For instance, one of the three authors of the report, RSA Associate Director of Education Louise Bamfield said:

“We’re not saying that these measures represent a silver bullet or that they will magically fix all the problems teachers face on a day to day basis. What they do provide, however, is more than a ‘nice to have’ optional bag of tricks. The ideas in this report include simple, low cost interventions that when added together could have a significant impact on the relationship between teachers and learners. Behavioural insight alone is certainly not sufficient to cure educational disadvantage, but it may be a necessary component of a larger whole.”

Here are the core ideas in the report, as expressed in our Press Release:

1) Mind-sets and attitude towards student’s mental abilities and intelligence: The report concluded that academic ability is not a fixed personal characteristic, but can be increased through practice and diligence. The report said that teachers should focus on developing a ‘growth mindset’ in order to break through stereotypes (held by both pupils themselves and teachers) and subsequent expectations about ability and performance. Researchers recommended that pupils are praised for effort instead of ability. The report also suggested giving a ‘not yet’ grade instead of a ‘fail’ and positioning wrong answers as an opportunity to learn more and enjoy the natural learning journey.

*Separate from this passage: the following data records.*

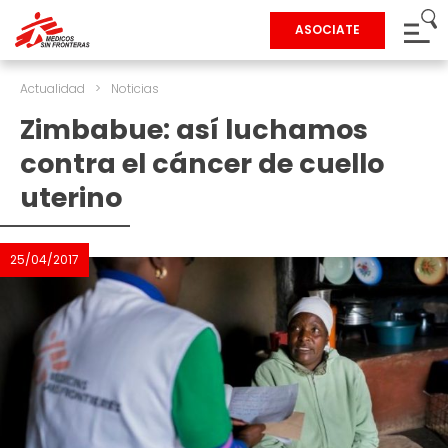
ASOCIATE
Actualidad
>
Noticias
Zimbabue: así luchamos
contra el cáncer de cuello
uterino
25/04/2017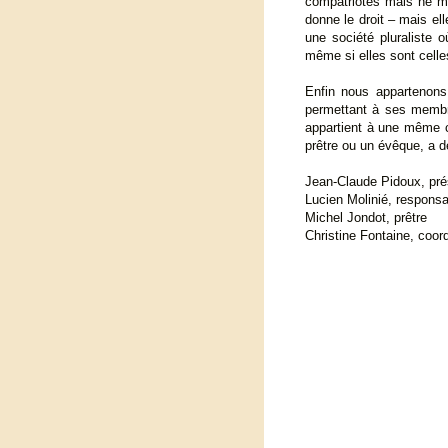
compatriotes mais ne me
donne le droit – mais el
une société pluraliste 
même si elles sont celle
Enfin nous appartenons 
permettant à ses membre
appartient à une même c
prêtre ou un évêque, a d
Jean-Claude Pidoux, pré
Lucien Molinié, responsa
Michel Jondot, prêtre
Christine Fontaine, coor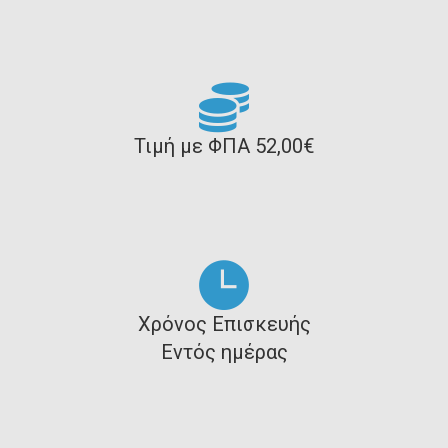
Τιμή με ΦΠΑ 52,00€
Χρόνος Επισκευής
Εντός ημέρας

2) Cognitive biases: Whilst most of us like to think that we make rational, calculated, carefully weighted judgments and decisions, in reality, we are susceptible to biases in our thinking. Teacher’s first impressions of pupils in the first days or weeks of the academic year may have undue weight on their continuing evaluation of them throughout the year, and pupil’s may behave and perform in response to how they see themselves in the teacher’s eyes. The report recommended that educators engage in ‘perspective-taking’ (role-playing) exercises and discuss the relevance of such biases on a regular basis to promote learning reflexivity. They also suggested structuring incentives around ‘loss aversion’ with having an entire class defend an A grade.

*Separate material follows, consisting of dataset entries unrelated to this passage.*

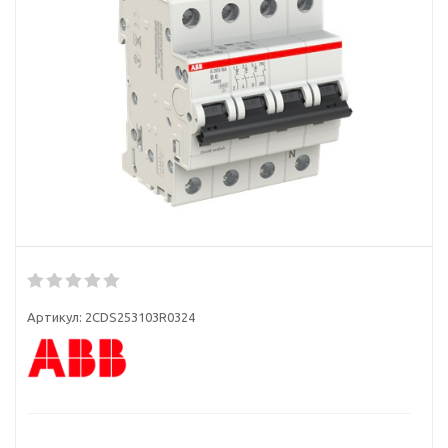
Артикул:
2CDS253103R0324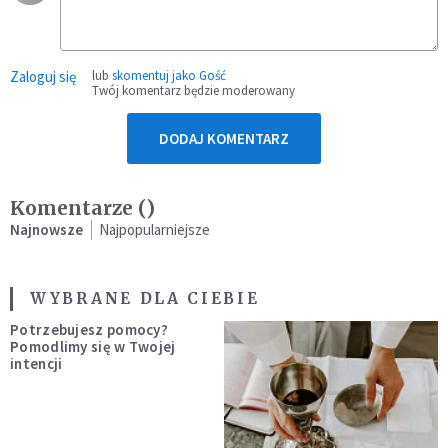
Zaloguj się
lub
skomentuj jako Gość
Twój komentarz będzie moderowany
DODAJ KOMENTARZ
Komentarze (
)
Najnowsze
Najpopularniejsze
WYBRANE DLA CIEBIE
Potrzebujesz pomocy?
Pomodlimy się w Twojej
intencji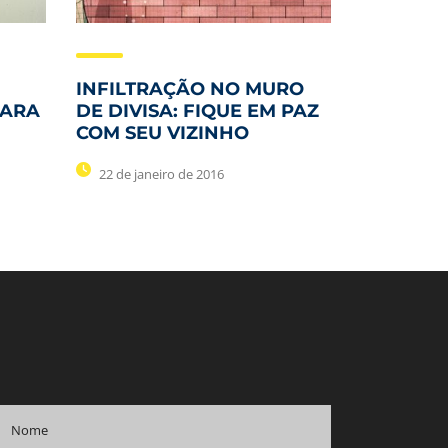
INFILTRAÇÃO NO MURO
PARA
DE DIVISA: FIQUE EM PAZ
COM SEU VIZINHO
22 de janeiro de 2016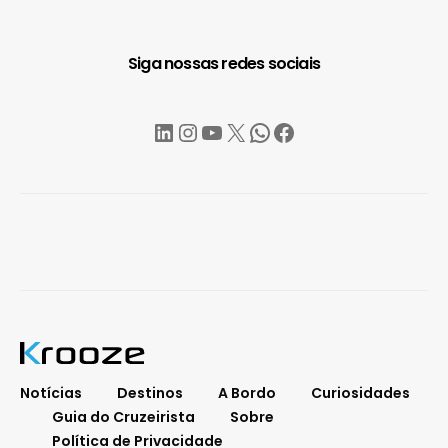
Siga nossas redes sociais
LinkedIn
Instagram
YouTube
X
WhatsApp
Facebook
Notícias
Destinos
A Bordo
Curiosidades
Guia do Cruzeirista
Sobre
Política de Privacidade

3) Surroundings (environment influences): Subtle and no-so-subtle cues in our surroundings can affect pupils’ effort levels, aggression and test scores, the report said. The evidence in this area is significant and given the relative ease of the interventions they’re worth exploring. Changes to pupil’s environment could include priming students with exposure to words associated with intelligence, including priming with the letter ‘A’ on top of a quiz. The report concluded that views of nature of ‘green space’ can reduce mental fatigue and reduce aggression. Poorly maintained school buildings and classrooms (cues of poverty) were also found to have increased students impulsivity and short term thinking (over long term gain).

Professor Carol Dweck’s work on ‘growth mindsets’ features prominently in the report, and her core message, which is also, I believe, the very heart of behavioural insight, is that the most fundamental human trait is our capacity to change. More to the point, making sure this message is understood by everyone is one of the most effective changes we can make, which is what we hope this report will help to do.